Sebuah suara melengking terdengar keras dari belakang tubuh Ara dan Kevan. Kevan dan Sisil seketika menoleh membalikkan tubuh, betapa terkejutnya Kevan dan Ara ketika melihat Sisil tengah berdiri beberapa meter di belakang mereka. Sisil melangkahkan kakinya dengan mata yang hitam dan dengan cepat mengayunkan tangannya menampar pipi Ara. Tamparan itu begitu keras hingga rasa pedihnya membuat air mata Ara jatuh tanpa sadar.


"SISIL!!! APA YANG KAU LAKUKAN, HUH?! tanya Kevan menarik lengan Sisil dengan kasar. Ara dengan cepat melepaskan genggaman tangan Kevan pada Sisil.


" Kevan, Lepas!! " seru Ara pada Kevan, Kevan dengan tatapan heran menatap Ara dan melepaskan Sisil. Ara kemudian menatap Sisil dengan wajah serius,


"Sisil, kau salah paham, aku tak mencoba merebut Kevan darimu, Kevan kebetulan datang menolongku, ini tak seperti yang kau pikirkan!!Satu-satunya orang yang aku cintai itu suamiku,Daniel bukan Kevan, jadi berhentilah mencurigai ku!!" seru Ara mencoba menenangkan Sisil yang sangat emosi.
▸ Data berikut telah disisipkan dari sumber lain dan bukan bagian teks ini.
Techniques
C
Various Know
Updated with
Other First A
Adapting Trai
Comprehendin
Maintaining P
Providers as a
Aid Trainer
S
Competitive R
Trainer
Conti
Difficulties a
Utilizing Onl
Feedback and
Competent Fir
"Menurutmu aku akan percaya pada ucapanmu? Daniel bukan suamimu kan, kalian tak pernah menikah, jika kalian memang pernah menikah lalu kenapa ia mengumumkan pertunangannya dengan wanita lain??!"
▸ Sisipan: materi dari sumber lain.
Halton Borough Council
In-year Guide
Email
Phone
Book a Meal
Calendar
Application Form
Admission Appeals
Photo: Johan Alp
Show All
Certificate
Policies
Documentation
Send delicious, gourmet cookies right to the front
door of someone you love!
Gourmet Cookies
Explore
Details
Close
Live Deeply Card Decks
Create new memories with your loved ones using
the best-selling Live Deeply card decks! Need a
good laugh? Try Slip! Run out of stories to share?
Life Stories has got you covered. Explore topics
"A.. APA?!" Mendengar yang di katakan Sisil, Ara mundur beberapa langkah, tubuhnya bergetar hebat. "Kau pasti salah dengar Sisil, ia tak mungkin begitu dan kami benar-benar menikah!!"


"Jika kau tak percaya, lihat ini" Sisil kemudian memutar sebuah video konferensi pers Daniel dan Windy, ia kemudian memberikannya pada Ara. Kevan hendak mencegahnya dan merebut ponsel Sisil. Sebenarnya Kevan sudah mengetahui berita itu tak sengaja ia lihat di TV lobby rumah sakit. Ia sebisa mungkin menyembunyikan nya dari Ara. Ia khawatir Ara akan terkejut dan semakin sedih mendengar berita ini.


"Berikan ponselnya Van" seru Ara dengan wajah dingin pada Kevan.


"Berhentilah Ara, kau tak perlu melihatnya! setidaknya tunggu sampai kau sembuh"


"BERIKAN AKU BILANG!!!" Untuk yang pertama kalinya Ara membentak Kevan begitu emosinya di depan Sisil. Bukan hanya Kevan yang terkejut, jika ia tak melihat langsung Ara saat ini, ia tak percaya Ara sedang membentak Kevan dengan wajah semarah ini sekarang. Kevan pun mengalah, ia akhirnya memberikan ponsel itu pada Ara.


Ara menguatkan hati melihat video yang ada di ponsel Sisil. Di dalam video itu Daniel memang tak mengucapkan sepatah kata pun, wajahnya masih sedingin bongkahan es, sepanjang konferensi pers itu hanya Windy yang berbicara.


Melihat wajah Ara semakin pucat, Kevan merebut ponsel Sisil dan membuangnya ke lantai! Ara berdiri terpaku, berusaha tak mempercayai yang ia lihat saat ini.